The Australian Competition and Consumer Commission has commenced proceedings in the federal court against LG Electronics.
The consumer watchdog is alleging that LG made false or misleading representations to consumers about their rights in relation to faulty products.
Complaints were made about defects with LG televisions and the company is said to have made misrepresentations to consumers, retailers or repairers that remedies available to customers were limited to the manufacturer’s warranty.
In cases where a defect occurred after the manufacturer’s warranty had expired, the ACCC claims LG asserted the consumer was only entitled to a remedy if the consumer paid for the costs of assessing the failure.
It also alleged LG told consumers it had no further obligations in relation to these repairs and any step it took in relation to the television on its part was an act of goodwill. Consumers were only entitled to have their televisions repaired, not replaced or money refunded, and were liable for the labour costs of the repair according to the brief.
ACCC chairman, Rod Sims, said when consumers buy products, they come with a consumer guarantee under the Australian Consumer Law that they will be of acceptable quality and this guarantee was in addition to any express manufacturer’s warranty.

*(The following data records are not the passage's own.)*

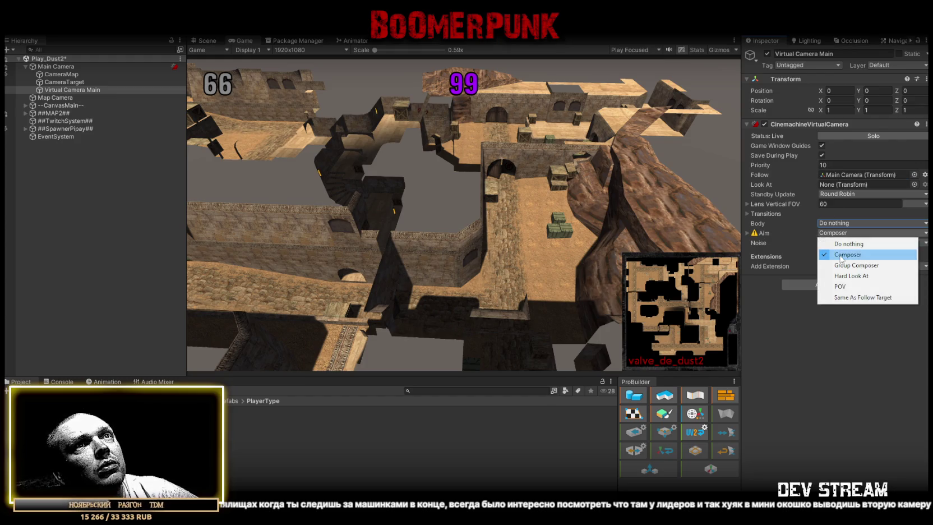
click(840, 255)
click(66, 83)
mouse_move(66, 82)
mouse_down()
mouse_move(852, 234)
mouse_move(854, 187)
mouse_up()
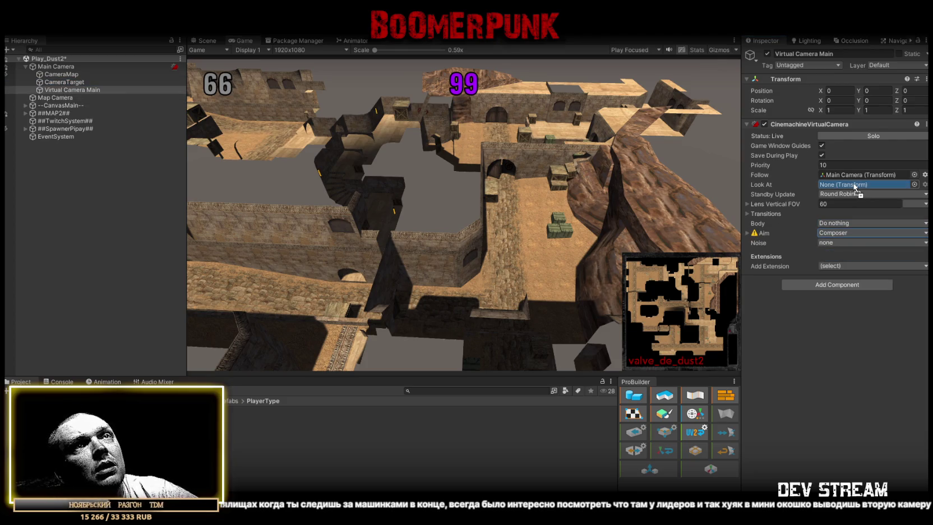
drag(854, 187, 848, 188)
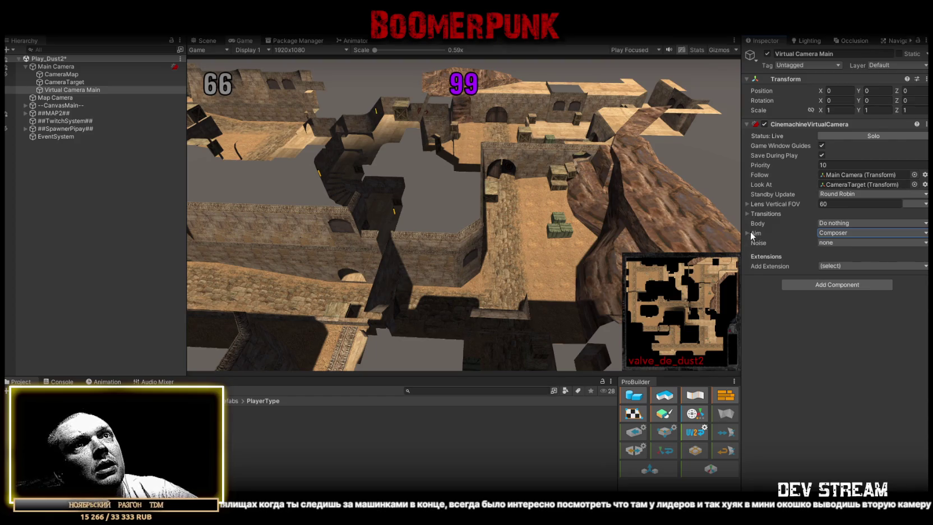
Step: Add Basic Multi Channel Perlin noise with the Handheld_normal_mild profile and amplitude gain 2
click(860, 242)
click(867, 262)
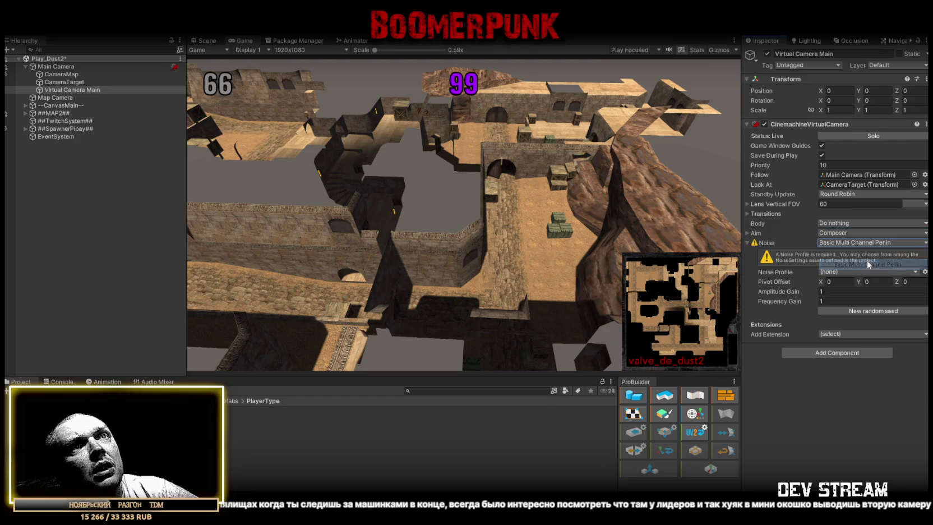
click(860, 272)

“Although the manufacturer’s warranty only applies for a specified period of time, consumers will often still be entitled under the consumer guarantee to a repair, refund or replacement after the manufacturer’s warranty ends,” he added.
“The ACCC will not hesitate to take appropriate action against manufacturers who misrepresent consumers’ rights and remedies for defective products under the Australian Consumer Law.
“The Australian Parliament has conferred these important rights on consumers, and these rights should not be undermined by misrepresentations.”
The ACCC is currently seeking declarations, injunctions, pecuniary penalties, corrective notices, a trade practices compliance program and costs in relation to the matter.